▶ **DATA TO EXAMINE**
== == ==

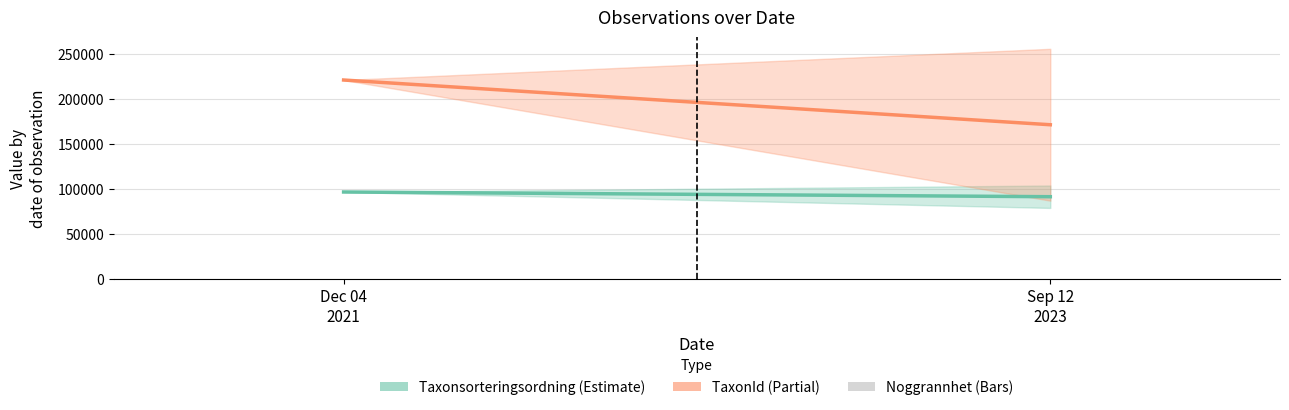

How many series are shown in this chart?

3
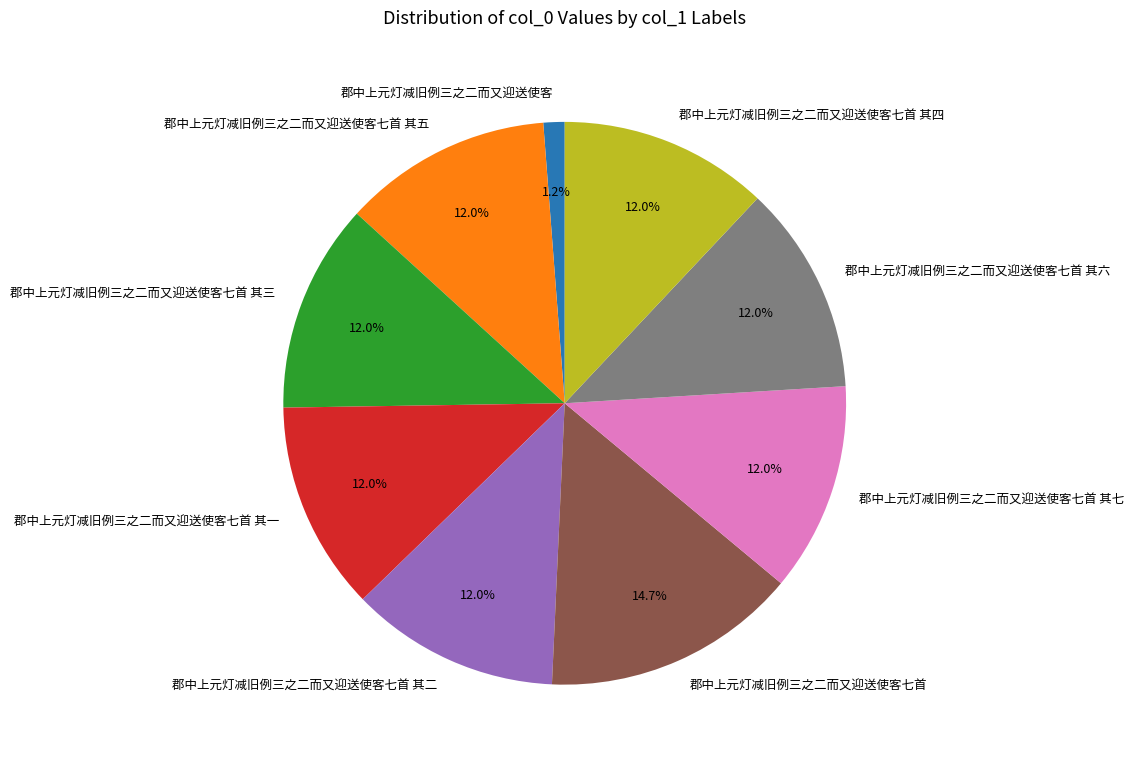

How many slices are in this pie chart?

9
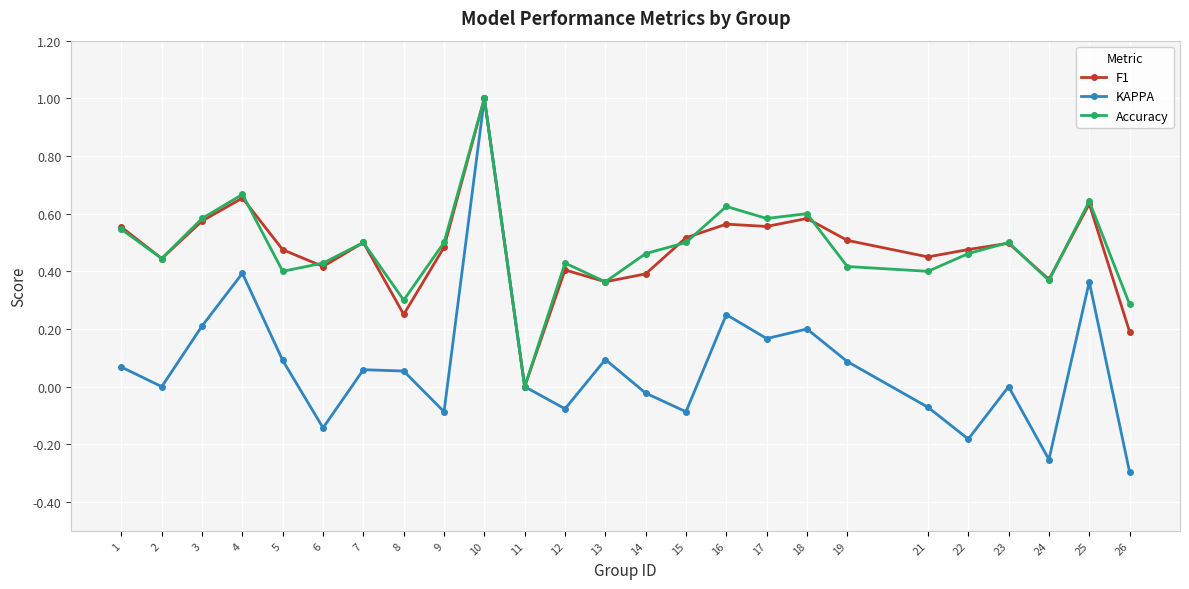

Which series has the widest spread of values?

KAPPA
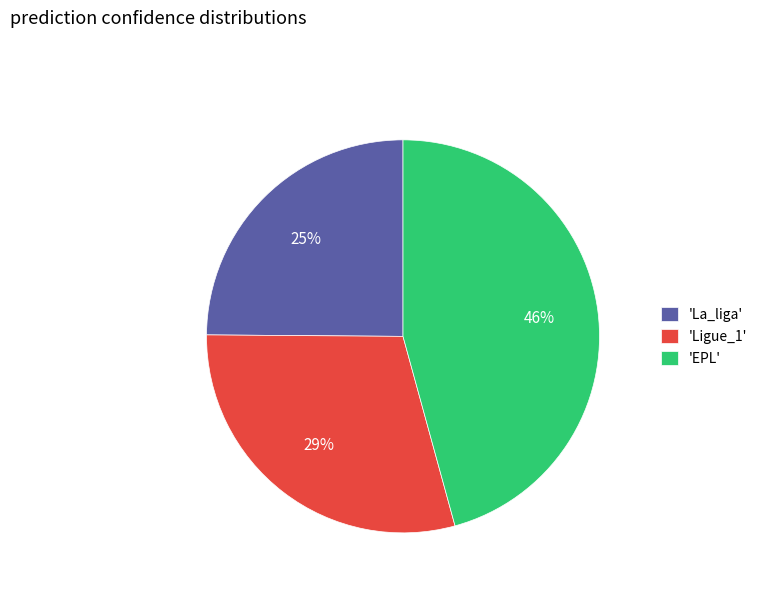

What is the largest slice in the pie chart?

'EPL'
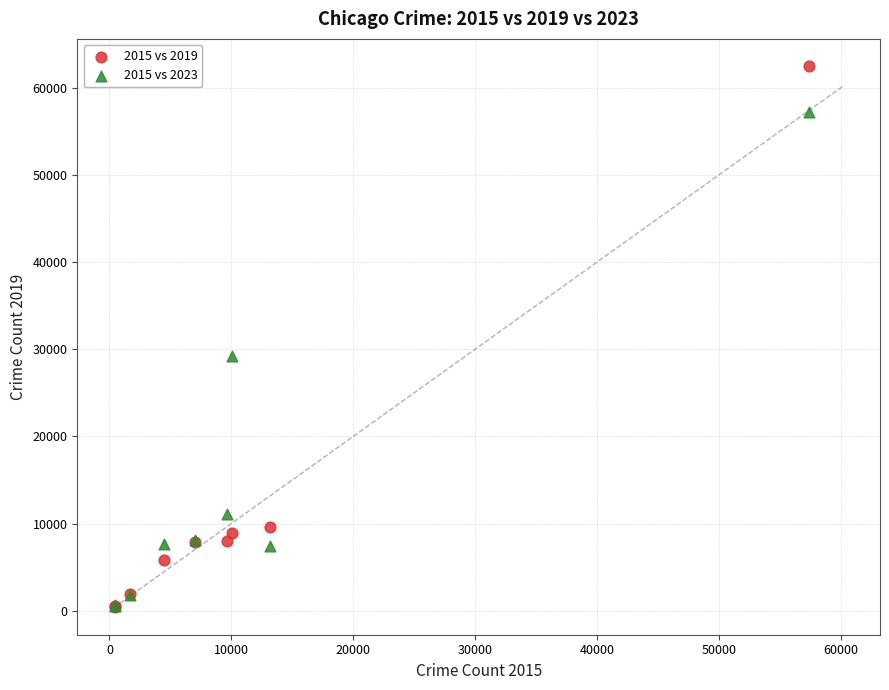

Across all series, what Y value is closest to 31434?

29196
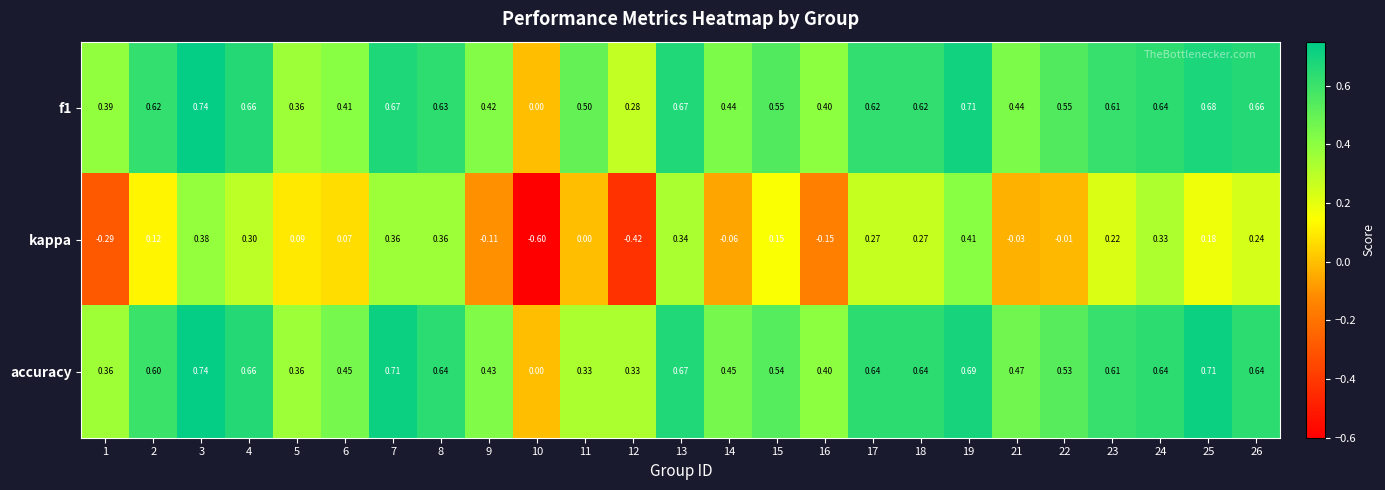

Which series has the widest spread of values?

kappa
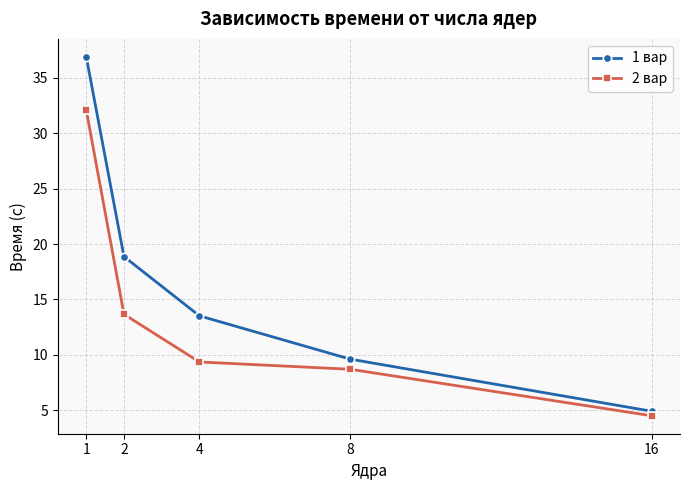

The 2 вар series shows 4.5 at 16. True or false?

True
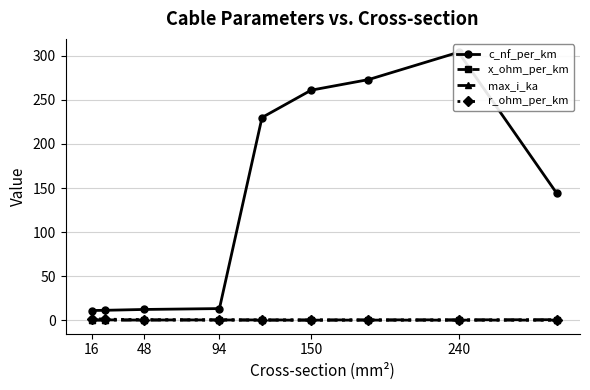

What is the approximate value of x_ohm_per_km at 150?

0.1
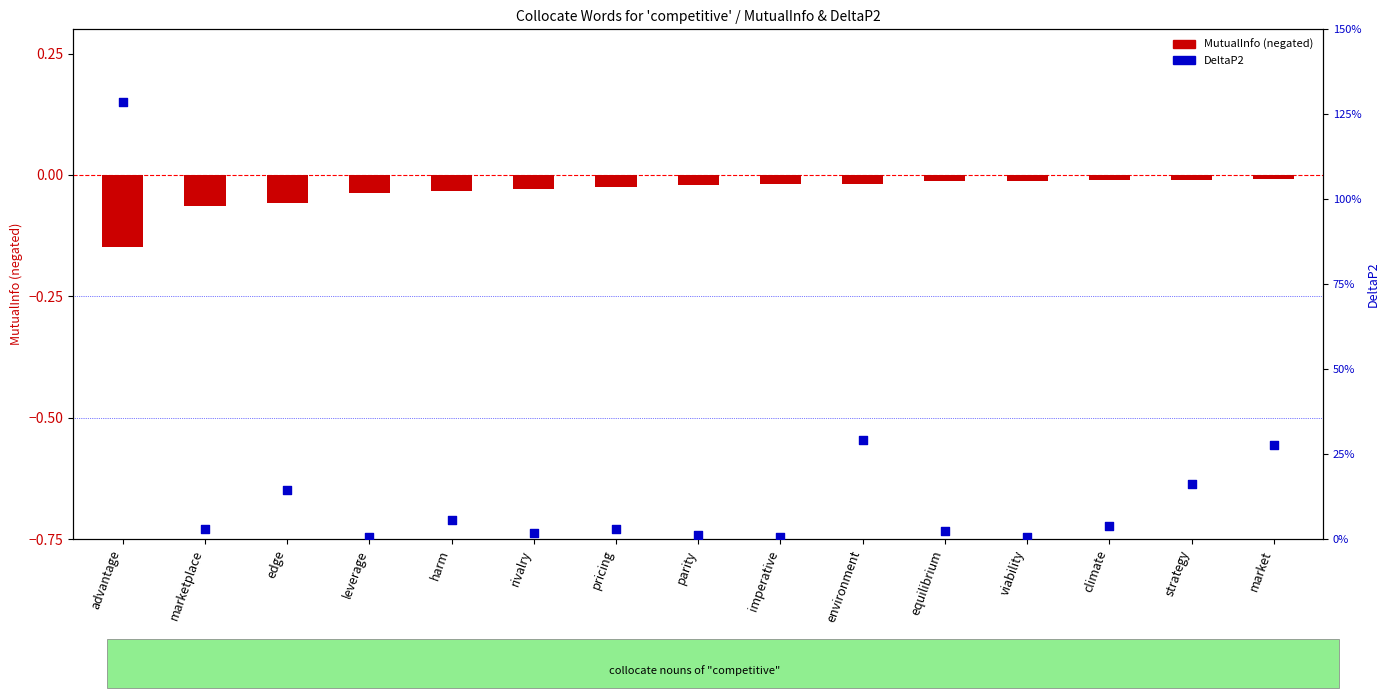

Which series has the largest total across all categories?

DeltaP2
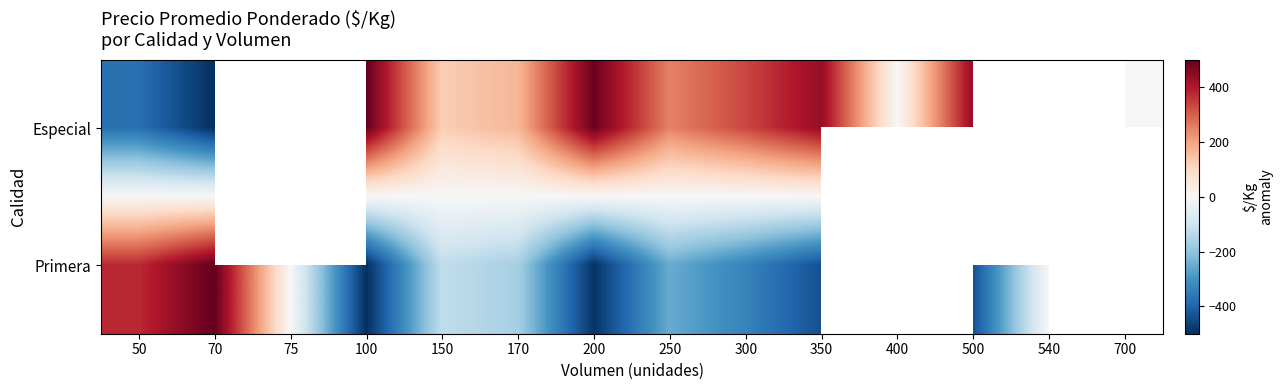

How many values in the Primera series are below -125?

7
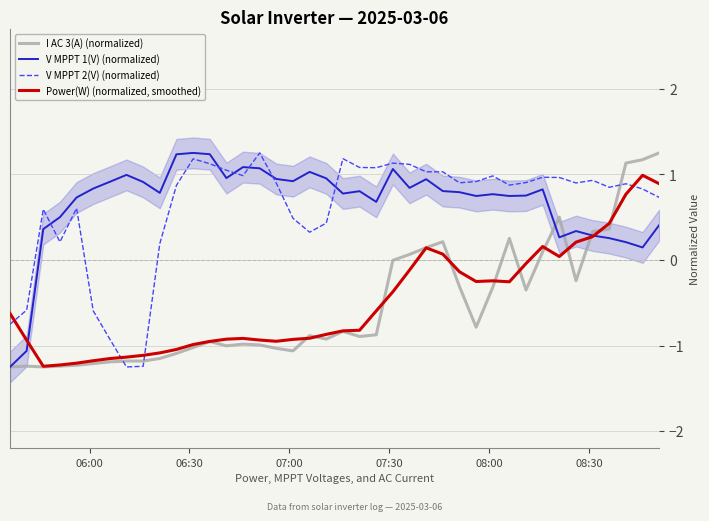

How many positive values does the Power(W) (normalized, smoothed) series have?

10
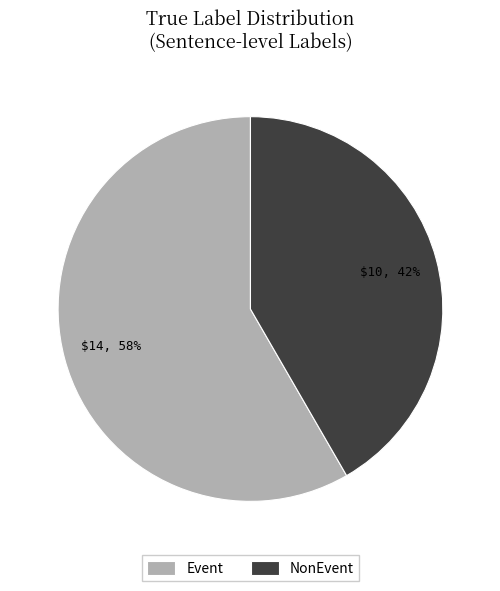

To the nearest percent, what percentage of the pie is Event?

58%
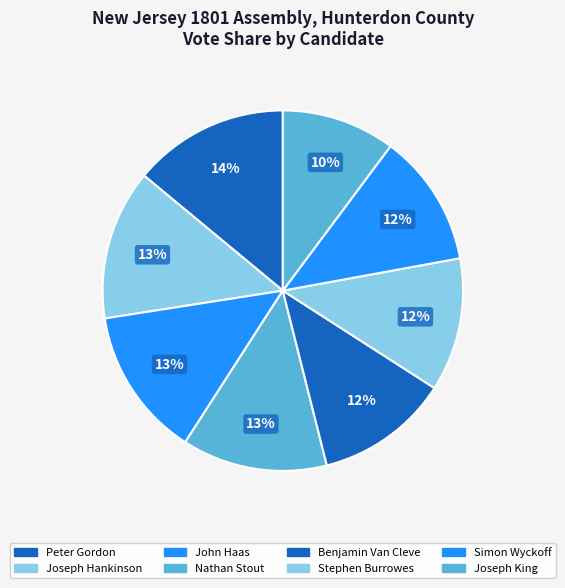

How many segments does this pie chart have?

8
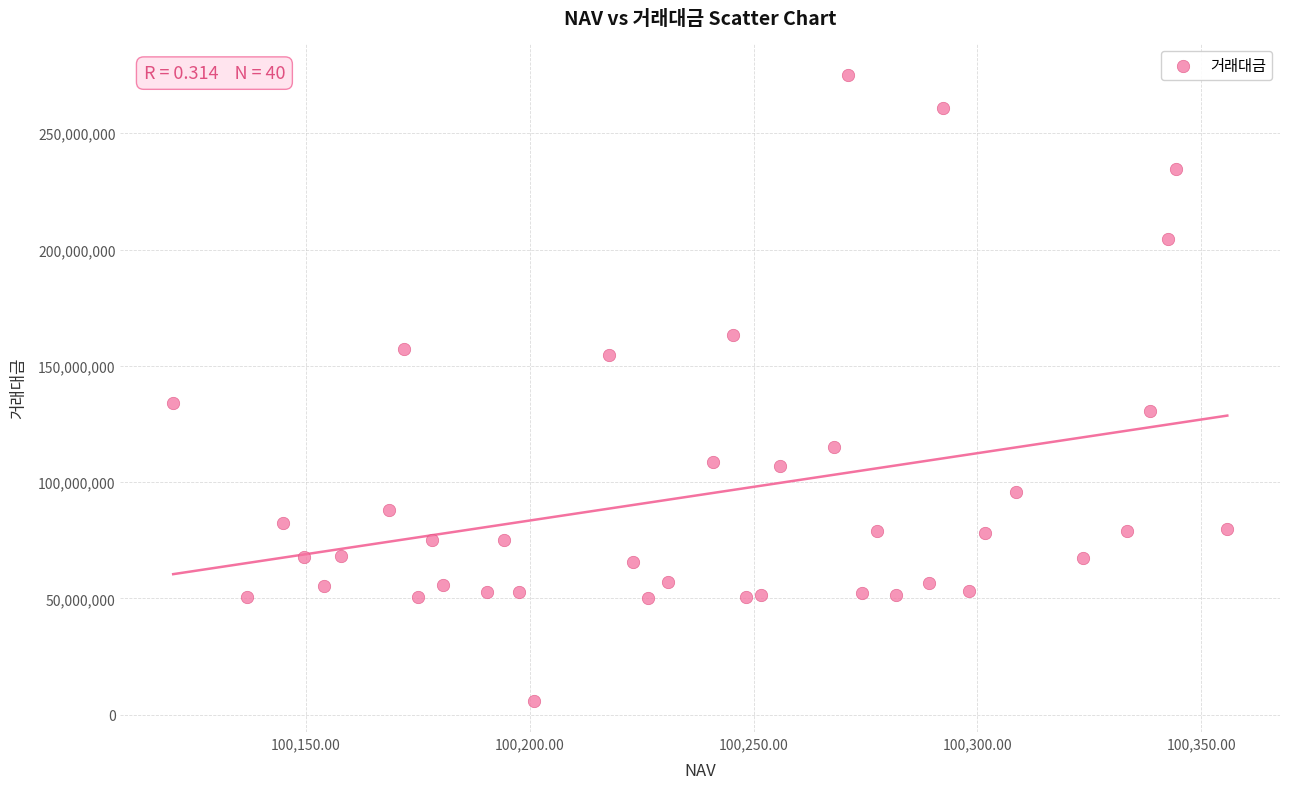

What Y value in the scatter plot is closest to 140582342?

133869645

== == ==

▶ **PROBLEM DESCRIPTION**
Could you copy out the entries word for word, from the line that contains "Across all series, what" through the last entry, leaving out the pictures?

▶ **SOLUTION**
Across all series, what Y value is closest to 31434?

29196

Which series has the widest spread of values?

kappa

The 2 вар series shows 4.5 at 16. True or false?

True

What is the approximate value of x_ohm_per_km at 150?

0.1

Which series has the largest total across all categories?

DeltaP2

How many values in the Primera series are below -125?

7

How many positive values does the Power(W) (normalized, smoothed) series have?

10

To the nearest percent, what percentage of the pie is Event?

58%

How many segments does this pie chart have?

8

What Y value in the scatter plot is closest to 140582342?

133869645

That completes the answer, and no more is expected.